Another scenario conceivable

Rather, it could also have been another woman, Sylvia D., in whose house in Hanau's Weststadt the accused lived with her husband and son at the time.

It is "possible and probable" that this woman closed the sack over the boy's head.

There are "considerable doubts" about the guilt of the accused, because it could have been different than assumed by the public prosecutor.

Sylvia D. was convicted of murder by the Hanau district court two years ago because of Jan's death.

However, the Federal Court of Justice overturned this decision this spring in response to an appeal by the defendants and ordered a new trial before the Frankfurt Regional Court.

Despite the acquittal, the judges saw Claudia H. as having a "moral responsibility" for the death of her only child, as the presiding judge explained in clear terms.

At that time, Claudia H. belonged to a religious community of 20 to 30 adults and their children in Hanau.

According to her belief, God revealed his will in people's dreams.

Sylvia D. asserted her claim to leadership in the group and determined the group members in a manipulative and inhuman manner.

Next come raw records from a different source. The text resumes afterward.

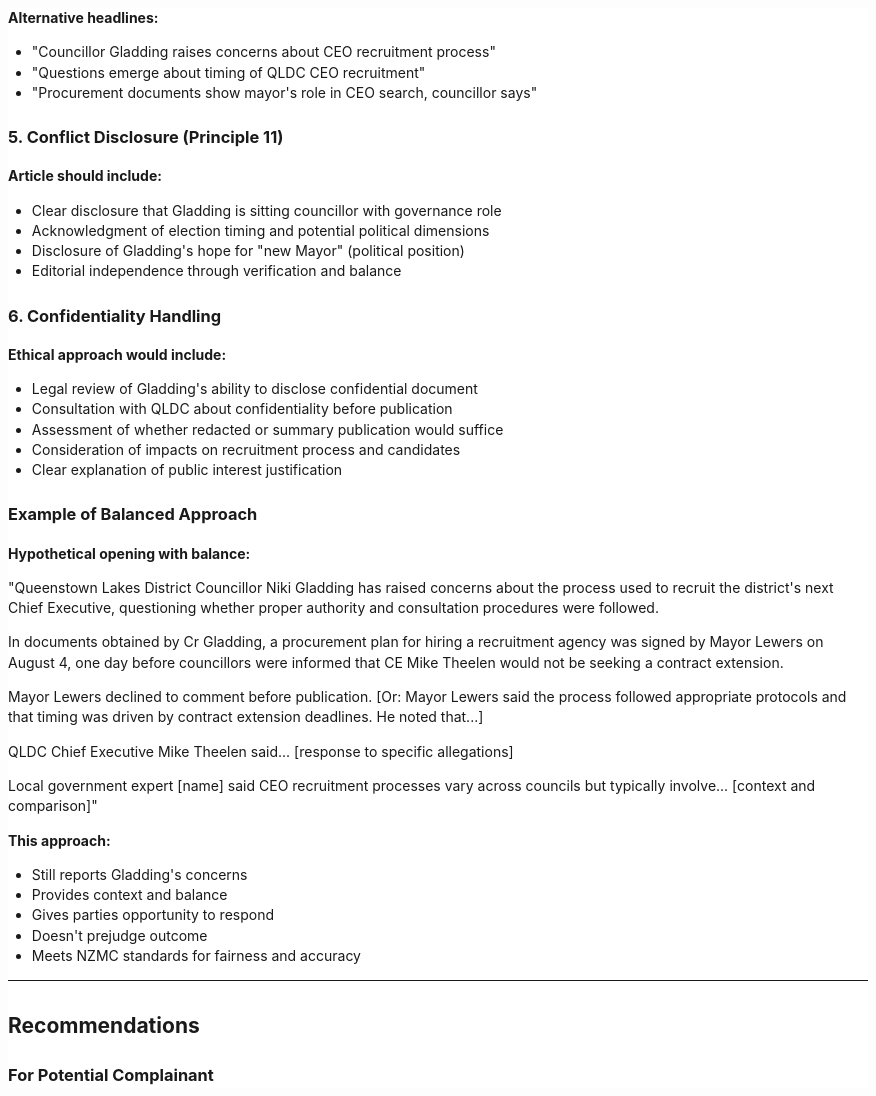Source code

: **Alternative headlines:**
- "Councillor Gladding raises concerns about CEO recruitment process"
- "Questions emerge about timing of QLDC CEO recruitment"
- "Procurement documents show mayor's role in CEO search, councillor says"

### 5. Conflict Disclosure (Principle 11)

**Article should include:**
- Clear disclosure that Gladding is sitting councillor with governance role
- Acknowledgment of election timing and potential political dimensions
- Disclosure of Gladding's hope for "new Mayor" (political position)
- Editorial independence through verification and balance

### 6. Confidentiality Handling

**Ethical approach would include:**
- Legal review of Gladding's ability to disclose confidential document
- Consultation with QLDC about confidentiality before publication
- Assessment of whether redacted or summary publication would suffice
- Consideration of impacts on recruitment process and candidates
- Clear explanation of public interest justification

### Example of Balanced Approach

**Hypothetical opening with balance:**

"Queenstown Lakes District Councillor Niki Gladding has raised concerns about the process used to recruit the district's next Chief Executive, questioning whether proper authority and consultation procedures were followed.

In documents obtained by Cr Gladding, a procurement plan for hiring a recruitment agency was signed by Mayor Lewers on August 4, one day before councillors were informed that CE Mike Theelen would not be seeking a contract extension.

Mayor Lewers declined to comment before publication. [Or: Mayor Lewers said the process followed appropriate protocols and that timing was driven by contract extension deadlines. He noted that...]

QLDC Chief Executive Mike Theelen said... [response to specific allegations]

Local government expert [name] said CEO recruitment processes vary across councils but typically involve... [context and comparison]"

**This approach:**
- Still reports Gladding's concerns
- Provides context and balance
- Gives parties opportunity to respond
- Doesn't prejudge outcome
- Meets NZMC standards for fairness and accuracy

---

## Recommendations

### For Potential Complainant
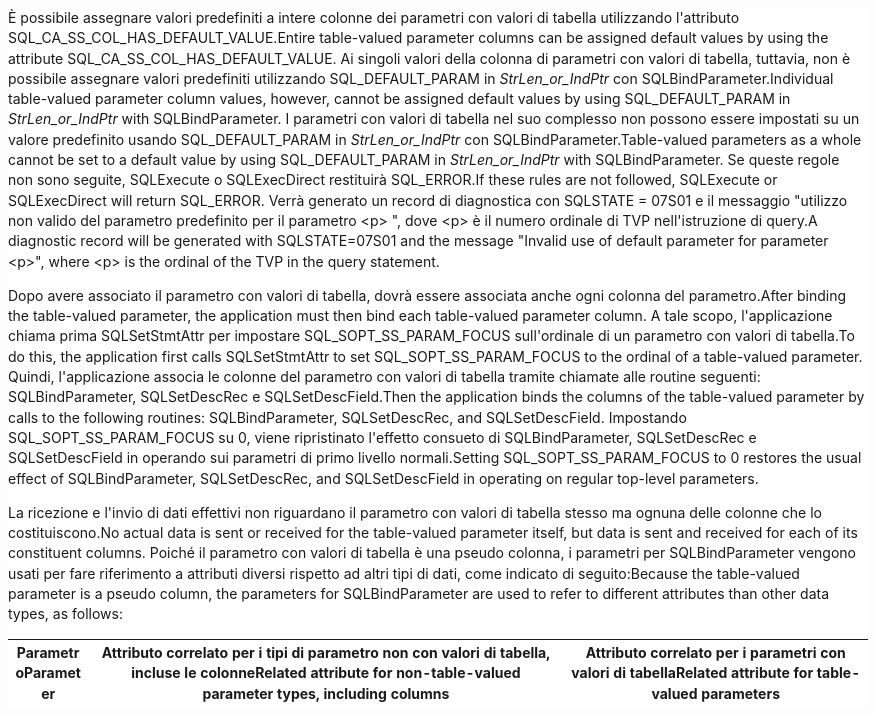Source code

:  <span data-ttu-id="c4f4a-109">È possibile assegnare valori predefiniti a intere colonne dei parametri con valori di tabella utilizzando l'attributo SQL_CA_SS_COL_HAS_DEFAULT_VALUE.</span><span class="sxs-lookup"><span data-stu-id="c4f4a-109">Entire table-valued parameter columns can be assigned default values by using the attribute SQL_CA_SS_COL_HAS_DEFAULT_VALUE.</span></span> <span data-ttu-id="c4f4a-110">Ai singoli valori della colonna di parametri con valori di tabella, tuttavia, non è possibile assegnare valori predefiniti utilizzando SQL_DEFAULT_PARAM in *StrLen_or_IndPtr* con SQLBindParameter.</span><span class="sxs-lookup"><span data-stu-id="c4f4a-110">Individual table-valued parameter column values, however, cannot be assigned default values by using SQL_DEFAULT_PARAM in *StrLen_or_IndPtr* with SQLBindParameter.</span></span> <span data-ttu-id="c4f4a-111">I parametri con valori di tabella nel suo complesso non possono essere impostati su un valore predefinito usando SQL_DEFAULT_PARAM in *StrLen_or_IndPtr* con SQLBindParameter.</span><span class="sxs-lookup"><span data-stu-id="c4f4a-111">Table-valued parameters as a whole cannot be set to a default value by using SQL_DEFAULT_PARAM in *StrLen_or_IndPtr* with SQLBindParameter.</span></span> <span data-ttu-id="c4f4a-112">Se queste regole non sono seguite, SQLExecute o SQLExecDirect restituirà SQL_ERROR.</span><span class="sxs-lookup"><span data-stu-id="c4f4a-112">If these rules are not followed, SQLExecute or SQLExecDirect will return SQL_ERROR.</span></span> <span data-ttu-id="c4f4a-113">Verrà generato un record di diagnostica con SQLSTATE = 07S01 e il messaggio "utilizzo non valido del parametro predefinito per il parametro \<p> ", dove \<p> è il numero ordinale di TVP nell'istruzione di query.</span><span class="sxs-lookup"><span data-stu-id="c4f4a-113">A diagnostic record will be generated with SQLSTATE=07S01 and the message "Invalid use of default parameter for parameter \<p>", where \<p> is the ordinal of the TVP in the query statement.</span></span>  
  
 <span data-ttu-id="c4f4a-114">Dopo avere associato il parametro con valori di tabella, dovrà essere associata anche ogni colonna del parametro.</span><span class="sxs-lookup"><span data-stu-id="c4f4a-114">After binding the table-valued parameter, the application must then bind each table-valued parameter column.</span></span> <span data-ttu-id="c4f4a-115">A tale scopo, l'applicazione chiama prima SQLSetStmtAttr per impostare SQL_SOPT_SS_PARAM_FOCUS sull'ordinale di un parametro con valori di tabella.</span><span class="sxs-lookup"><span data-stu-id="c4f4a-115">To do this, the application first calls SQLSetStmtAttr to set SQL_SOPT_SS_PARAM_FOCUS to the ordinal of a table-valued parameter.</span></span> <span data-ttu-id="c4f4a-116">Quindi, l'applicazione associa le colonne del parametro con valori di tabella tramite chiamate alle routine seguenti: SQLBindParameter, SQLSetDescRec e SQLSetDescField.</span><span class="sxs-lookup"><span data-stu-id="c4f4a-116">Then the application binds the columns of the table-valued parameter by calls to the following routines: SQLBindParameter, SQLSetDescRec, and SQLSetDescField.</span></span> <span data-ttu-id="c4f4a-117">Impostando SQL_SOPT_SS_PARAM_FOCUS su 0, viene ripristinato l'effetto consueto di SQLBindParameter, SQLSetDescRec e SQLSetDescField in operando sui parametri di primo livello normali.</span><span class="sxs-lookup"><span data-stu-id="c4f4a-117">Setting SQL_SOPT_SS_PARAM_FOCUS to 0 restores the usual effect of SQLBindParameter, SQLSetDescRec, and SQLSetDescField in operating on regular top-level parameters.</span></span>  
  
 <span data-ttu-id="c4f4a-118">La ricezione e l'invio di dati effettivi non riguardano il parametro con valori di tabella stesso ma ognuna delle colonne che lo costituiscono.</span><span class="sxs-lookup"><span data-stu-id="c4f4a-118">No actual data is sent or received for the table-valued parameter itself, but data is sent and received for each of its constituent columns.</span></span> <span data-ttu-id="c4f4a-119">Poiché il parametro con valori di tabella è una pseudo colonna, i parametri per SQLBindParameter vengono usati per fare riferimento a attributi diversi rispetto ad altri tipi di dati, come indicato di seguito:</span><span class="sxs-lookup"><span data-stu-id="c4f4a-119">Because the table-valued parameter is a pseudo column, the parameters for SQLBindParameter are used to refer to different attributes than other data types, as follows:</span></span>  
  
|<span data-ttu-id="c4f4a-120">Parametro</span><span class="sxs-lookup"><span data-stu-id="c4f4a-120">Parameter</span></span>|<span data-ttu-id="c4f4a-121">Attributo correlato per i tipi di parametro non con valori di tabella, incluse le colonne</span><span class="sxs-lookup"><span data-stu-id="c4f4a-121">Related attribute for non-table-valued parameter types, including columns</span></span>|<span data-ttu-id="c4f4a-122">Attributo correlato per i parametri con valori di tabella</span><span class="sxs-lookup"><span data-stu-id="c4f4a-122">Related attribute for table-valued parameters</span></span>|  
|---------------|--------------------------------------------------------------------------------|----------------------------------------------------|  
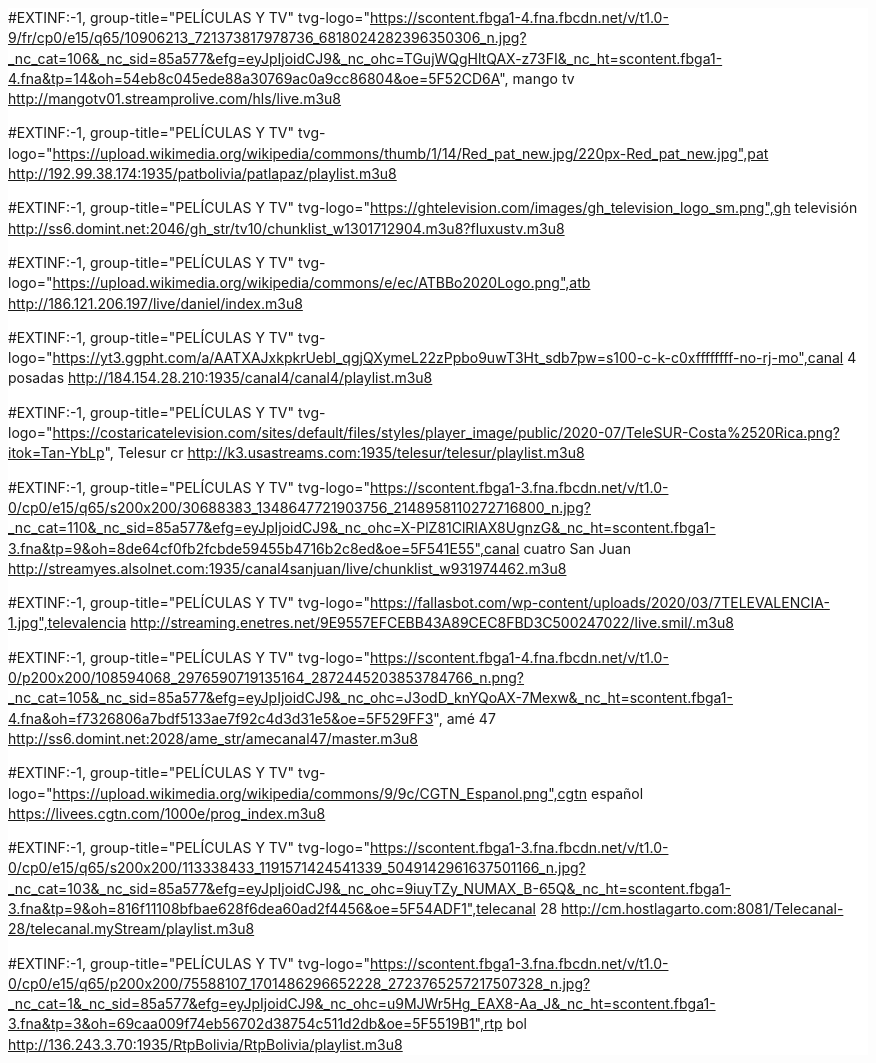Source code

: #EXTINF:-1, group-title="PELÍCULAS Y TV" tvg-logo="https://scontent.fbga1-4.fna.fbcdn.net/v/t1.0-9/fr/cp0/e15/q65/10906213_721373817978736_6818024282396350306_n.jpg?_nc_cat=106&_nc_sid=85a577&efg=eyJpIjoidCJ9&_nc_ohc=TGujWQgHltQAX-z73FI&_nc_ht=scontent.fbga1-4.fna&tp=14&oh=54eb8c045ede88a30769ac0a9cc86804&oe=5F52CD6A", mango tv
http://mangotv01.streamprolive.com/hls/live.m3u8

#EXTINF:-1, group-title="PELÍCULAS Y TV" tvg-logo="https://upload.wikimedia.org/wikipedia/commons/thumb/1/14/Red_pat_new.jpg/220px-Red_pat_new.jpg",pat
http://192.99.38.174:1935/patbolivia/patlapaz/playlist.m3u8

#EXTINF:-1, group-title="PELÍCULAS Y TV" tvg-logo="https://ghtelevision.com/images/gh_television_logo_sm.png",gh televisión
http://ss6.domint.net:2046/gh_str/tv10/chunklist_w1301712904.m3u8?fluxustv.m3u8

#EXTINF:-1, group-title="PELÍCULAS Y TV" tvg-logo="https://upload.wikimedia.org/wikipedia/commons/e/ec/ATBBo2020Logo.png",atb
http://186.121.206.197/live/daniel/index.m3u8

#EXTINF:-1, group-title="PELÍCULAS Y TV" tvg-logo="https://yt3.ggpht.com/a/AATXAJxkpkrUebl_qgjQXymeL22zPpbo9uwT3Ht_sdb7pw=s100-c-k-c0xffffffff-no-rj-mo",canal 4 posadas
http://184.154.28.210:1935/canal4/canal4/playlist.m3u8

#EXTINF:-1, group-title="PELÍCULAS Y TV" tvg-logo="https://costaricatelevision.com/sites/default/files/styles/player_image/public/2020-07/TeleSUR-Costa%2520Rica.png?itok=Tan-YbLp", Telesur cr
http://k3.usastreams.com:1935/telesur/telesur/playlist.m3u8

#EXTINF:-1, group-title="PELÍCULAS Y TV" tvg-logo="https://scontent.fbga1-3.fna.fbcdn.net/v/t1.0-0/cp0/e15/q65/s200x200/30688383_1348647721903756_2148958110272716800_n.jpg?_nc_cat=110&_nc_sid=85a577&efg=eyJpIjoidCJ9&_nc_ohc=X-PlZ81ClRIAX8UgnzG&_nc_ht=scontent.fbga1-3.fna&tp=9&oh=8de64cf0fb2fcbde59455b4716b2c8ed&oe=5F541E55",canal cuatro San Juan
http://streamyes.alsolnet.com:1935/canal4sanjuan/live/chunklist_w931974462.m3u8

#EXTINF:-1, group-title="PELÍCULAS Y TV" tvg-logo="https://fallasbot.com/wp-content/uploads/2020/03/7TELEVALENCIA-1.jpg",televalencia
http://streaming.enetres.net/9E9557EFCEBB43A89CEC8FBD3C500247022/live.smil/.m3u8

#EXTINF:-1, group-title="PELÍCULAS Y TV" tvg-logo="https://scontent.fbga1-4.fna.fbcdn.net/v/t1.0-0/p200x200/108594068_2976590719135164_2872445203853784766_n.png?_nc_cat=105&_nc_sid=85a577&efg=eyJpIjoidCJ9&_nc_ohc=J3odD_knYQoAX-7Mexw&_nc_ht=scontent.fbga1-4.fna&oh=f7326806a7bdf5133ae7f92c4d3d31e5&oe=5F529FF3", amé 47
http://ss6.domint.net:2028/ame_str/amecanal47/master.m3u8

#EXTINF:-1, group-title="PELÍCULAS Y TV" tvg-logo="https://upload.wikimedia.org/wikipedia/commons/9/9c/CGTN_Espanol.png",cgtn español
https://livees.cgtn.com/1000e/prog_index.m3u8

#EXTINF:-1, group-title="PELÍCULAS Y TV" tvg-logo="https://scontent.fbga1-3.fna.fbcdn.net/v/t1.0-0/cp0/e15/q65/s200x200/113338433_1191571424541339_5049142961637501166_n.jpg?_nc_cat=103&_nc_sid=85a577&efg=eyJpIjoidCJ9&_nc_ohc=9iuyTZy_NUMAX_B-65Q&_nc_ht=scontent.fbga1-3.fna&tp=9&oh=816f11108bfbae628f6dea60ad2f4456&oe=5F54ADF1",telecanal 28
http://cm.hostlagarto.com:8081/Telecanal-28/telecanal.myStream/playlist.m3u8

#EXTINF:-1, group-title="PELÍCULAS Y TV" tvg-logo="https://scontent.fbga1-3.fna.fbcdn.net/v/t1.0-0/cp0/e15/q65/p200x200/75588107_1701486296652228_2723765257217507328_n.jpg?_nc_cat=1&_nc_sid=85a577&efg=eyJpIjoidCJ9&_nc_ohc=u9MJWr5Hg_EAX8-Aa_J&_nc_ht=scontent.fbga1-3.fna&tp=3&oh=69caa009f74eb56702d38754c511d2db&oe=5F5519B1",rtp bol
http://136.243.3.70:1935/RtpBolivia/RtpBolivia/playlist.m3u8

The adults could not have resisted this personality.

Children controlled the leader in an abusive manner.

Sylvia D. despised Jan, abused and insulted him as a reincarnation of Adolf Hitler.

The boy's life was a "martyrdom" in the last two years of his life, Wetzel said to the accused.

The mother had her little son "defencelessly delivered to Mrs. D."

The other children in the group were older than Jan and had each other.

"Jan had no one to protect him," the judge said.

Sharp criticism of the public prosecutor

Claudia H. had the responsibility to get her son out of this situation.

She could have prevented his death if she had freed him "from the clutches" of the leader.

That would have been her job as a mother.

From a legal point of view, however, these allegations are statute-barred, so that a conviction is no longer possible.

But the mother has to live with her moral responsibility until the end of her life.

Wetzel also criticized the public prosecutor's office and their behavior during the main hearing in an unusually sharp manner.

The two prosecutors had presented their findings and evidence incompletely in their pleadings and had not adhered to the principle "in dubio pro reo - in case of doubt for the accused".

They would have had the task of also taking exculpatory considerations into account.

Instead, they acted against the accused.

The public prosecutor's office did not credibly justify an application for bias against all three professional judges of the chamber made in the spring.

The court had been accused of unlawful conduct in the application.

This harmed the court and the rule of law.